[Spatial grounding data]

--------------------------------------------------

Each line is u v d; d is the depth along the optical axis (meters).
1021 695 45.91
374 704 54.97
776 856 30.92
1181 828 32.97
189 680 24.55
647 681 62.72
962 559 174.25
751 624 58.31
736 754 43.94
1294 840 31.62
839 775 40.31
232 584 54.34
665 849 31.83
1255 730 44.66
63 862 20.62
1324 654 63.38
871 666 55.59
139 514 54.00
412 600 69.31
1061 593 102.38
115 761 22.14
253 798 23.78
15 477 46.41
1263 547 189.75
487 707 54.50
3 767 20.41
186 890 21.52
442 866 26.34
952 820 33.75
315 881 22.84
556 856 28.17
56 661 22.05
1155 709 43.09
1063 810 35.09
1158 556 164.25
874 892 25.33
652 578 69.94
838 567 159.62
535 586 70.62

--------------------------------------------------

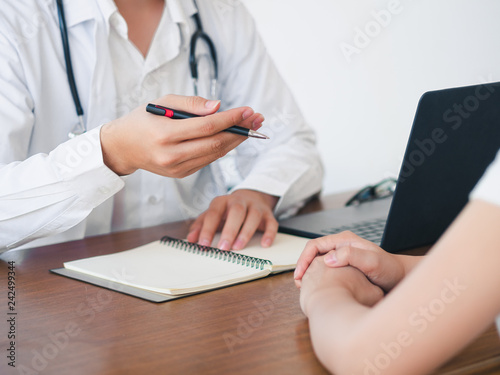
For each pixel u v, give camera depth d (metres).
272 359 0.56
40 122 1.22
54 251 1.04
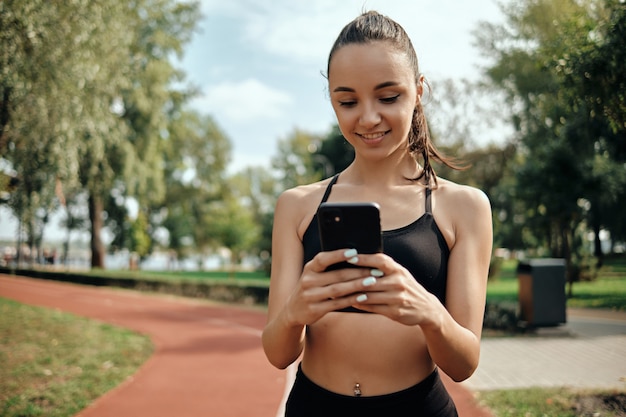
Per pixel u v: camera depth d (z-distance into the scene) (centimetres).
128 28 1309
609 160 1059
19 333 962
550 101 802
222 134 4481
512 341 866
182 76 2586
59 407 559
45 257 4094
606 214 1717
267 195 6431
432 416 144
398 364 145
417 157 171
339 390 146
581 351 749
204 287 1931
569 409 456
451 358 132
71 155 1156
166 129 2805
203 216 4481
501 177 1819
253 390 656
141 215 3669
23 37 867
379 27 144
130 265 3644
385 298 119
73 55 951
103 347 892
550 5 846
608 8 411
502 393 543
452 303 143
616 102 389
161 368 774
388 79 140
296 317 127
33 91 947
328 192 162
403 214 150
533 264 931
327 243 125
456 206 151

--------------------------------------------------

**What to produce:**
One stretch of the lines above is wanted, from the line that contains "1255 730 44.66" through the line that contains "535 586 70.62". Output it exactly.

**Your solution:**
1255 730 44.66
63 862 20.62
1324 654 63.38
871 666 55.59
139 514 54.00
412 600 69.31
1061 593 102.38
115 761 22.14
253 798 23.78
15 477 46.41
1263 547 189.75
487 707 54.50
3 767 20.41
186 890 21.52
442 866 26.34
952 820 33.75
315 881 22.84
556 856 28.17
56 661 22.05
1155 709 43.09
1063 810 35.09
1158 556 164.25
874 892 25.33
652 578 69.94
838 567 159.62
535 586 70.62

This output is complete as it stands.